Longden, N. S., et al. (2010) Estimating the location of the open-closed magnetic field line boundary from auroral images, 28 (9), p 1659-1678, doi:10.5194/angeo-28-1659-2010.

pyIntensityFeatures.proc.boundaries.get_eval_boundaries(fit_coeff, fit_cov, rvalue, pvalue, num_peaks, mlat_min, mlat_max, method, un_threshold=1.25, dayglow_threshold=300.0, strict_fit=False)[source]

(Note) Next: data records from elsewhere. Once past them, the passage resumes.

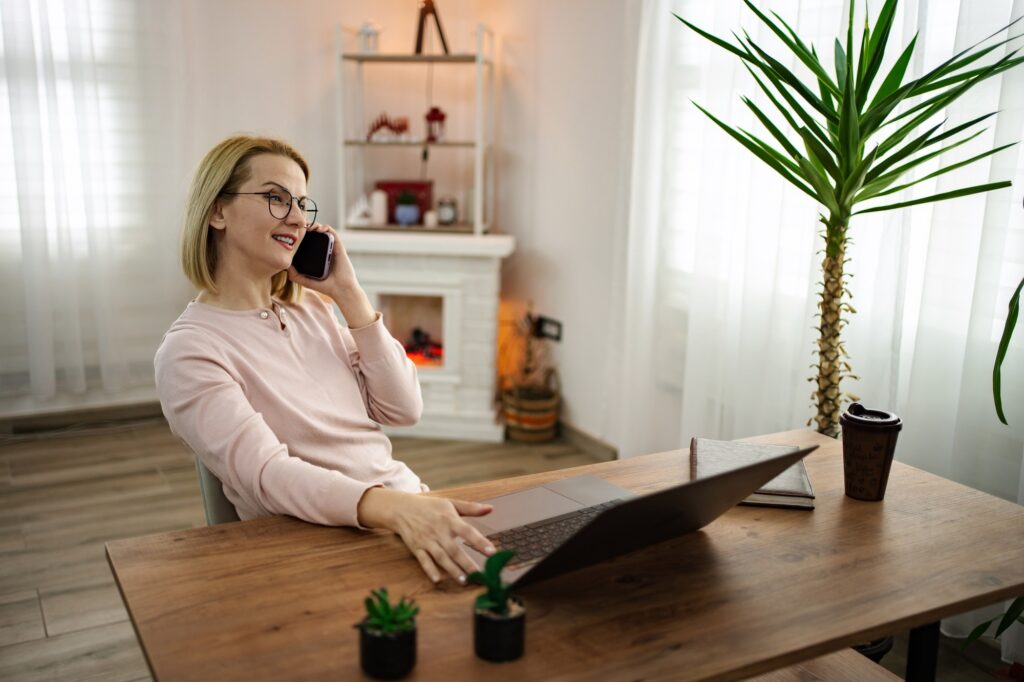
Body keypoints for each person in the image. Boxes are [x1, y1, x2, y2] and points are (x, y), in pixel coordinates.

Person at [155, 134, 496, 584]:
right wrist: (392, 508)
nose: (297, 218)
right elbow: (267, 476)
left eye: (302, 203)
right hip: (317, 548)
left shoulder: (314, 310)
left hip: (406, 511)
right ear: (217, 211)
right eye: (276, 198)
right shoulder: (190, 351)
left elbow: (403, 409)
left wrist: (350, 296)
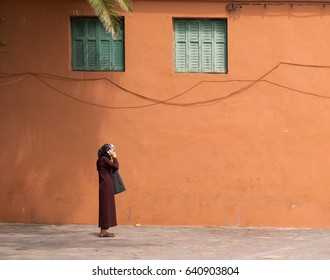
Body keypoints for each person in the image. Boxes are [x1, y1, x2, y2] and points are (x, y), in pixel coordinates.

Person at [96, 143, 119, 237]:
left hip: (106, 186)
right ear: (107, 150)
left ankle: (104, 230)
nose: (113, 151)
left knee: (107, 207)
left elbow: (112, 169)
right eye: (111, 150)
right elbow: (116, 166)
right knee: (106, 207)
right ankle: (103, 231)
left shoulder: (103, 160)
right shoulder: (104, 159)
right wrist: (115, 157)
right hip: (106, 186)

Find and evaluate the PALB and EALB for a provided fit.

Parameters:
fit_coeffarray-like

Fit coefficients constant, quadratic multiplier for x, quadratic multiplier for x^2, and Gaussian amplitudes, x offsets, and exponential scalers for each Gaussian. The number of each Gaussian group must be the same; e.g., there must be two of each amplitude, x offset, and exponential scalers, but only one constant and quadratic multipliers.

fit_covararray-like

Covarience matrix for the fit_coeff values

rvaluefloat

Pearson correlation coefficient

pvaluefloat

Pearson p-value

num_peaksint

Number of Gaussian peaks in the fit.

min_mlatfloat

Minimum latitude used to obtain fit in degrees.

max_mlatfloat

Maximum latitude used to obtain fit in degrees.

methodstr

Specify which method to use, single Gaussian (‘single’), multi-peak Gaussian (‘mult’), or use dominant_fit to identify the most appropriate method (‘best’). (default=’best’)

un_thresholdfloat

Maximum acceptable uncertainty value in degrees (default=1.25)

dayglow_thresholdfloat

Minimum allowable background intensity value in Rayleighs (default=300)

strict_fitbool

Enforce positive values for the x-offsets in fit_coeff (default=False)

Returns:
boundslist

List of floats containing the EALB, PALB, EALB uncertaintly, and PALB uncertainty in that order. NaN if no realistic boundaries were found.

good_boundbool

True if the boundaries pass all tests, False otherwise.